Mittwoch, 07. Januar 2009, 10:17:55 Uhr, NZZ Online
bfo. «Das war das Rennen meines Lebens», sagte Ronnie Schildknecht nach seinem Zieleinlauf auf der Landiwiese. Bei seinem zweiten Sieg am Ironman Switzerland legte er am Sonntag die 3,8 km Schwimmen, 180 km Radfahren und 42,2 km Laufen (8:16:05) neun Minuten schneller zurück als 2007; damals hatte er zum ersten Mal in Zürich triumphiert. Schon nach den ersten Pedalumdrehungen habe er gespürt, dass dies sein Tag sei, schwärmte der Zürcher Extremsportler.
Nach dem Schwimmen lag Schildknecht noch an elfter Stelle, knapp dreieinhalb Minuten Rückstand auf den Ungarn Balázs Csöke, der dem Zürichsee als Erster entstiegen war. Einmal auf dem Rennrad, machte der Schweizer aber schnell an Boden gut und übernahm sogar die Führung – und bei Hälfte der auf dem Fahrrad zurückzulegenden Strecke lag Schildknecht zehn Minuten vor allen anderen.

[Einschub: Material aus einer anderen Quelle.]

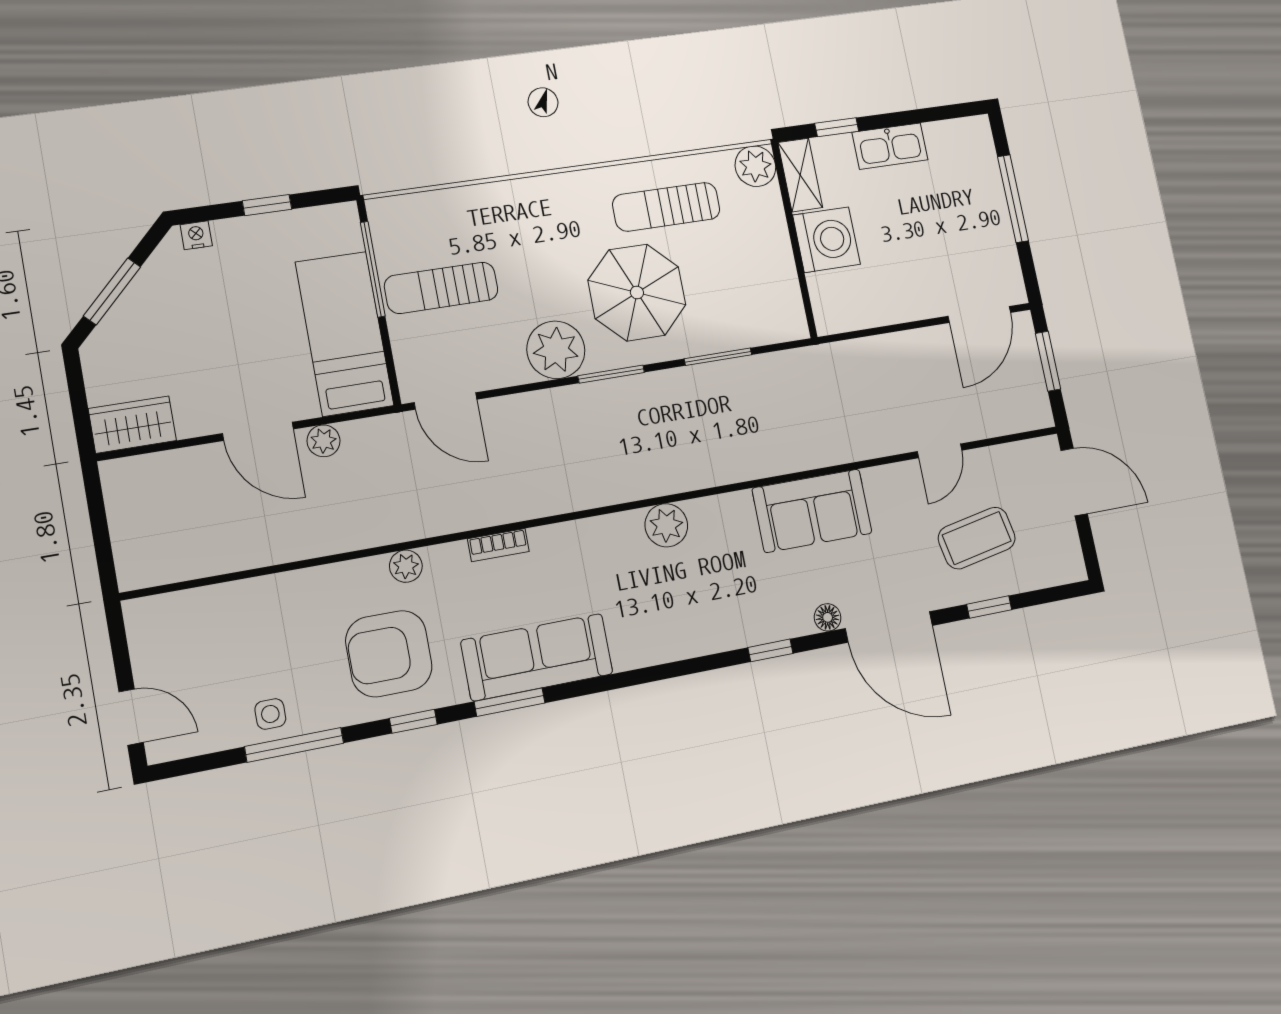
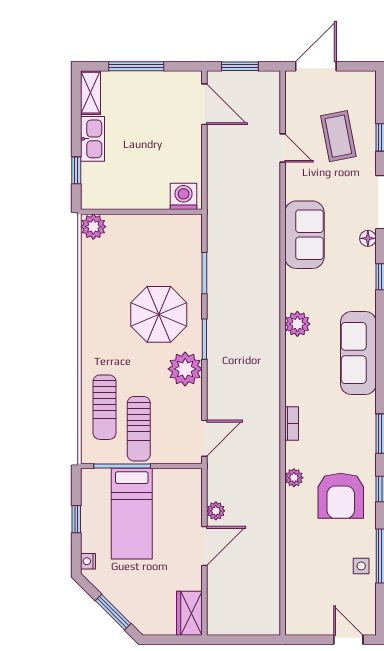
shelving: (800, 175) -> (90, 93), moved, turned 90
sun lounger: (666, 207) -> (104, 407), moved
washing machine: (827, 240) -> (184, 196), moved, width x0.73, depth x0.73
bed: (344, 334) -> (132, 514), moved, turned -90
sofa: (537, 657) -> (358, 353), moved
door: (131, 717) -> (348, 640), hinge flipped

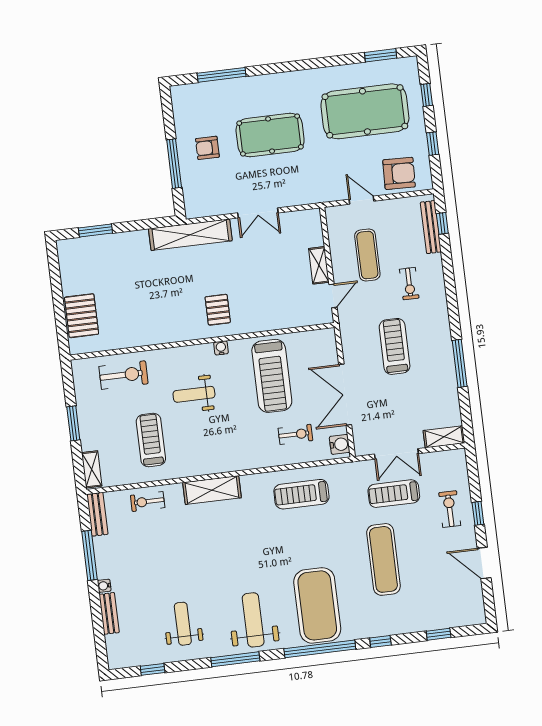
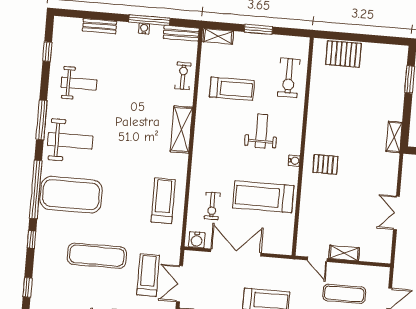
shelving: (190, 235) -> (394, 137), width x0.45, depth x0.75
water cooler: (104, 586) -> (144, 29), moved

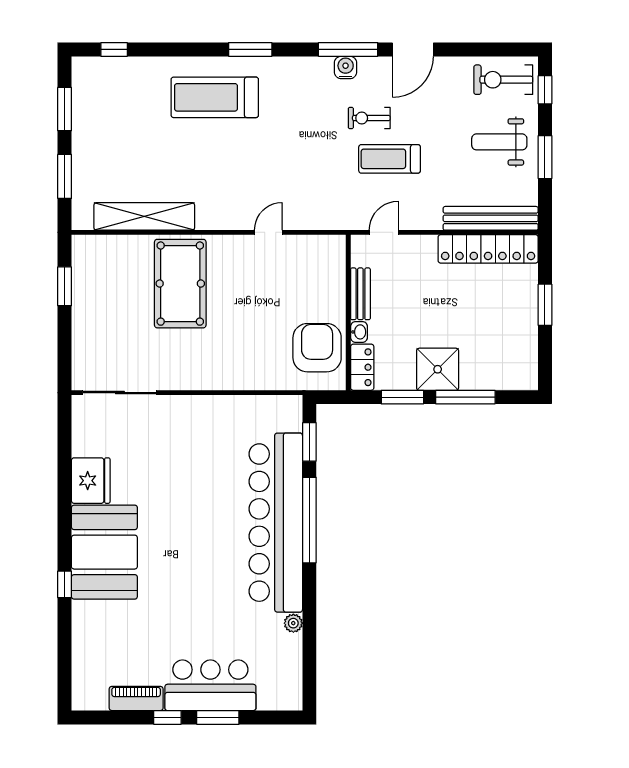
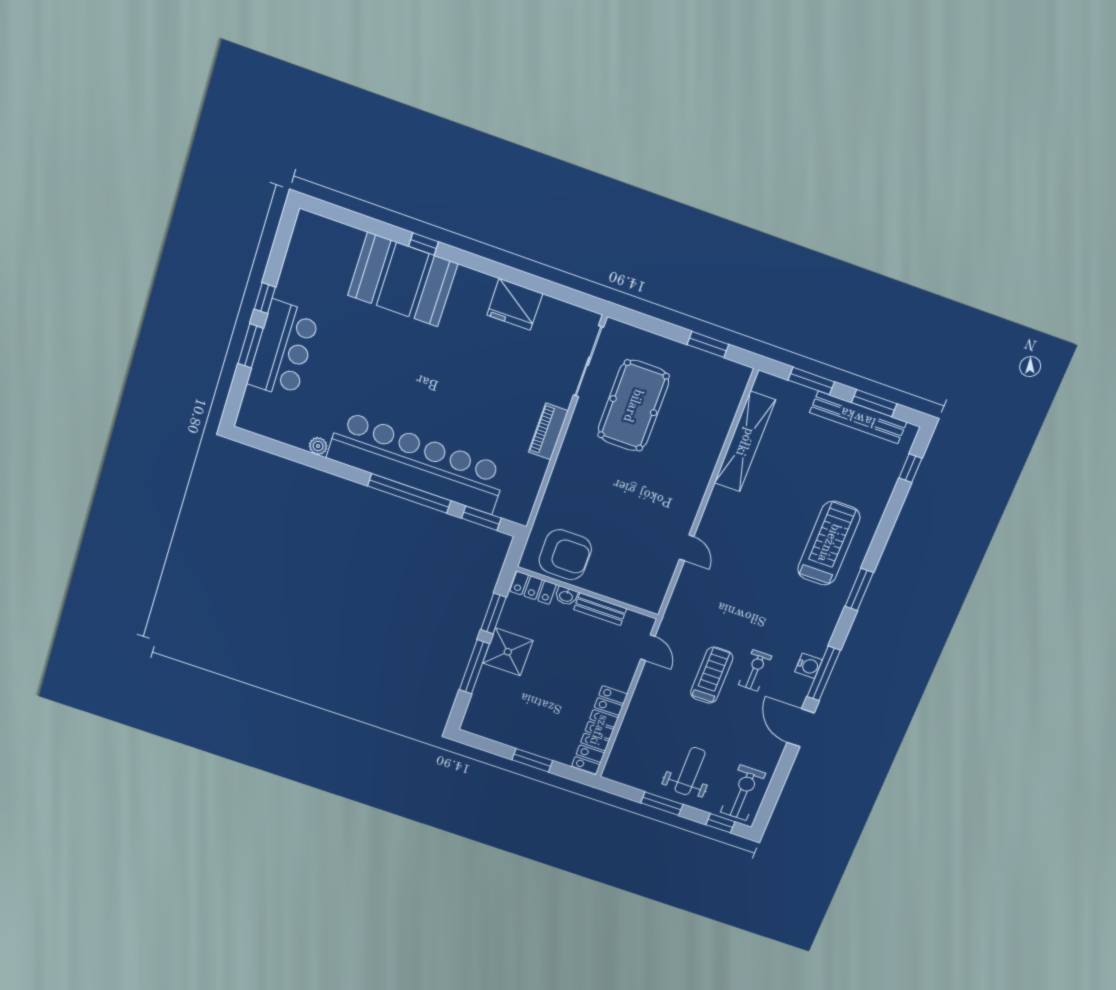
bench: (491, 218) -> (858, 417), moved, turned 90
pool table: (180, 284) -> (633, 406), moved, turned 90
booth: (104, 552) -> (403, 280), moved
piano: (136, 698) -> (548, 431), moved, turned 180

Derweil Schildknecht den mittlerweile deutlichen Vorsprung vergrösserte und einem scheinbar ungefährdeten Sieg entgegensah, taten sich die unmittelbaren Verfolger schwer. Mathias Hecht, der sich in den vergangenen zwei Jahren am Ironman in Zürich jeweils im zweiten Rang placierte, gab das Rennen in der ersten Hälfte der Radstrecke mit Muskelkrämpfen auf. Der Ungar Csöke verfuhr sich und gab das Rennen später auf. Stefan Riesen, der sich am Schluss als Zweiter klassierte, stürzte mit dem Rad, machte aber mit einer gequetschten Hüfte eisern weiter. Einen Lapsus erlaubte sich zudem der Deutsche Daniel Müller: Beim Wechsel aufs Fahrrad vergass er beinahe die Startnummer. Müller büsste dabei aber nur einige Sekunden ein und war lange Zeit Dritter – bis er auf der Laufstrecke noch von seinem Landsmann Frank Vytrisal überholt wurde.

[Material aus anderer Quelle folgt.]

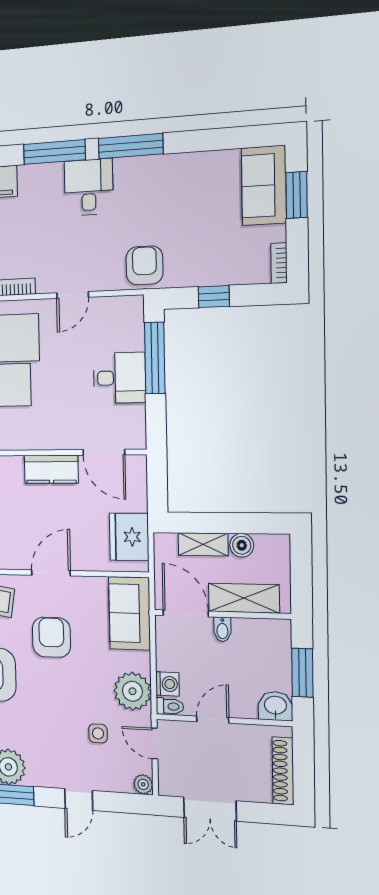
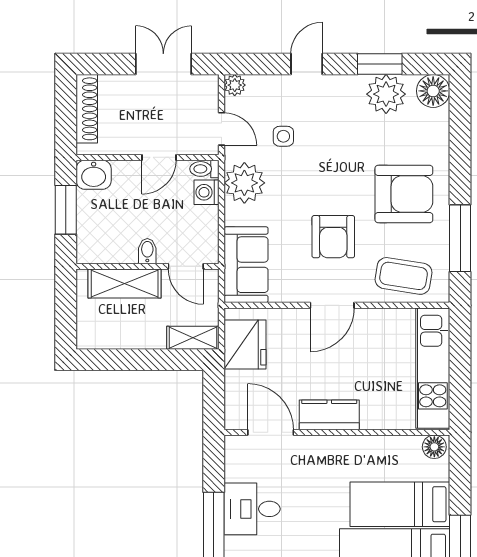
shelving: (203, 544) -> (193, 338), moved
boiler: (242, 545) -> (126, 337), removed
door: (186, 613) -> (186, 266), width x0.73

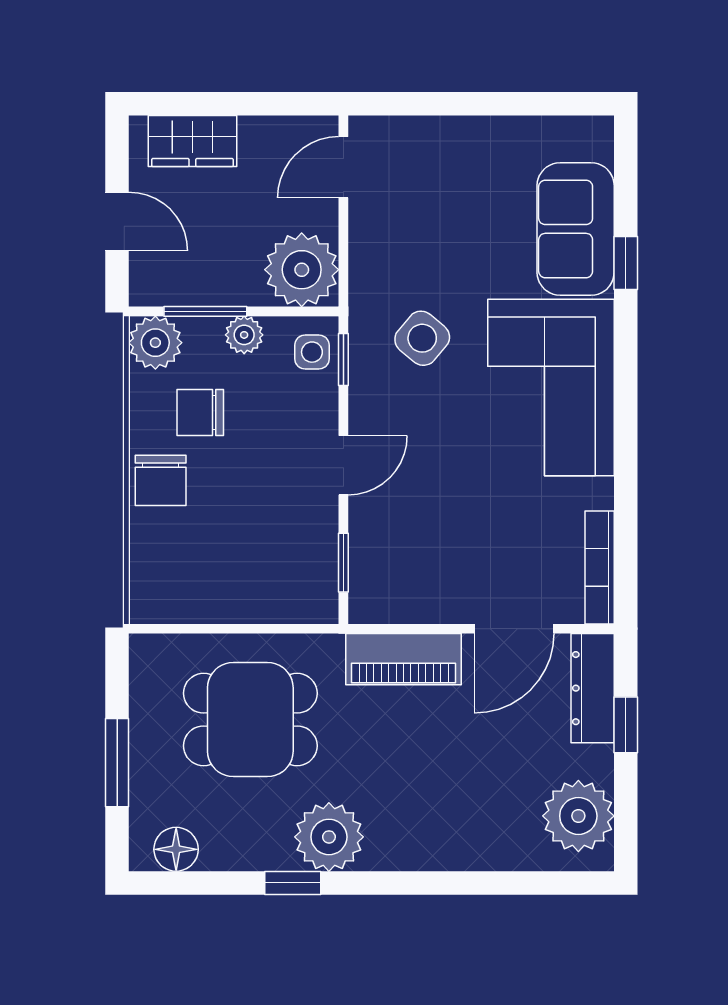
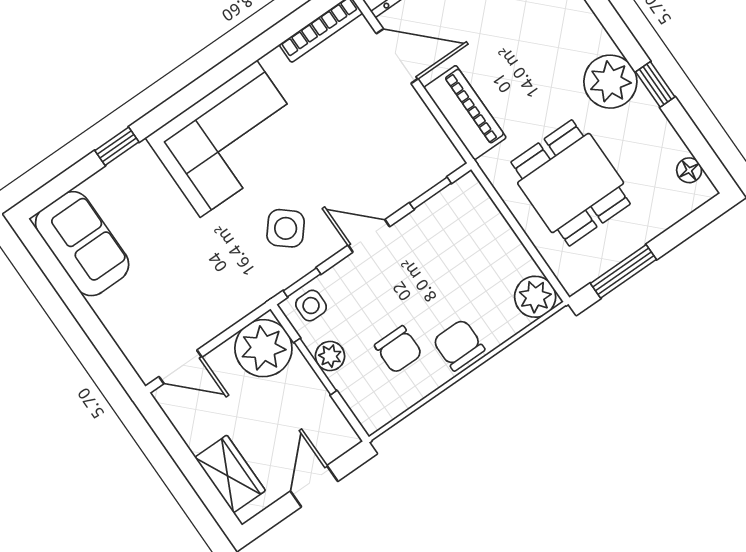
sofa: (576, 229) -> (82, 244), moved, turned -90
window: (205, 311) -> (315, 367), moved
side table: (422, 338) -> (286, 228), moved
plant: (155, 343) -> (535, 297), moved
chair: (161, 480) -> (459, 345), turned -90
window: (117, 763) -> (623, 271), moved
floor lamp: (176, 849) -> (689, 170), width x0.73, depth x0.73

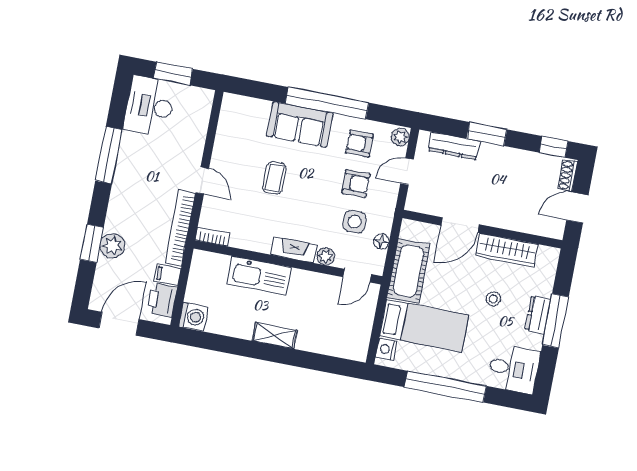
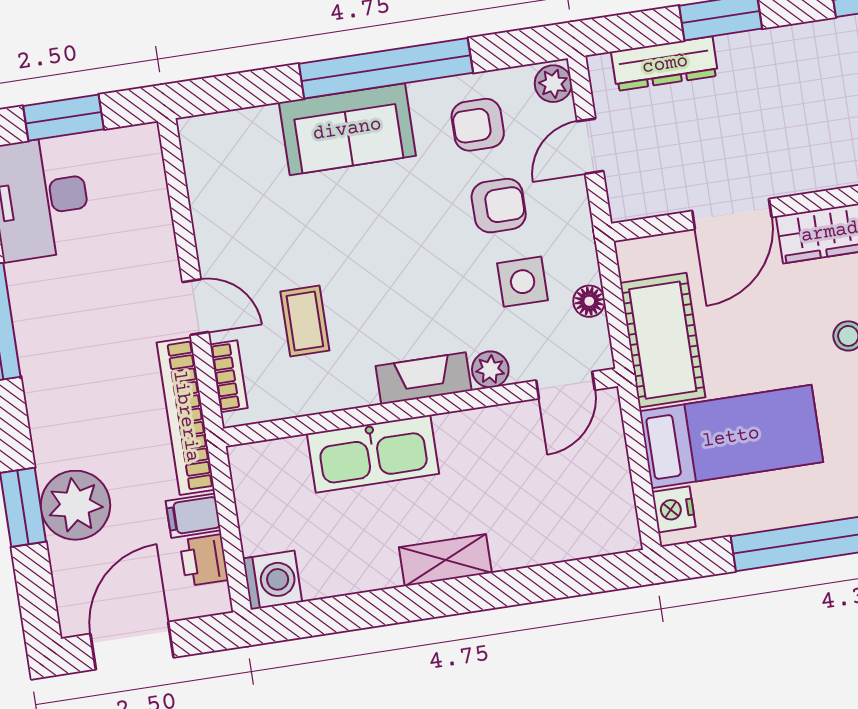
coffee table: (275, 178) -> (305, 321), moved
bookcase: (213, 237) -> (229, 376), moved, turned 90
plant: (112, 246) -> (75, 505), width x1.36, depth x1.36
printer: (162, 300) -> (204, 560), width x0.73, depth x0.81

Das Rennen der Ironwomen war nahezu ein Ebenbild des Wettkampfes der Ironmen. Sibylle Matter, die 2007 am Ironman Switzerland Platz 2 belegt hatte, gab die Führung bis zuletzt nicht aus der Hand (8:16:05). Schon nach dem Schwimmen hatte die Schweizerin fünf Minuten Vorsprung auf ihre unmittelbare Verfolgerin, Caroline Steffen, derweil die Vorjahressiegerin Rebecca Preston sechs Minuten zurücklag. Für die Australierin sollte es sogar noch schlimmer kommen. Nach etwas mehr als dreieinhalb Stunden musste sie das Rennen aufgrund muskulärer Probleme aufgeben.
Bei den Männern sicherten sich die ersten drei, bei den Frauen nur die Erste die Qualifikation für die Ironman-WM auf Hawaii. So lohnte es sich zumindest für die Qualifikanten, an diesem kalten, anfangs regenreichen Sonntag die grossen Strapazen auf sich zu nehmen. Denn Hawaii ist und bleibt der Traum jedes Ironmans und jeder Ironwoman. Natascha Badmann, sechsfache Siegerin dieser Prüfung, könnte einiges davon berichten; in Zürich beschränkte sie sich aufs Unterschreiben von Autogrammkarten – noch am Tag vor dem Auftritt der Ironmen und Ironwomen, als der Schweizer Mikaël Aigroz und die Tschechin Radka Vodickova am Züri-Triathlon über die olympische Distanz siegten.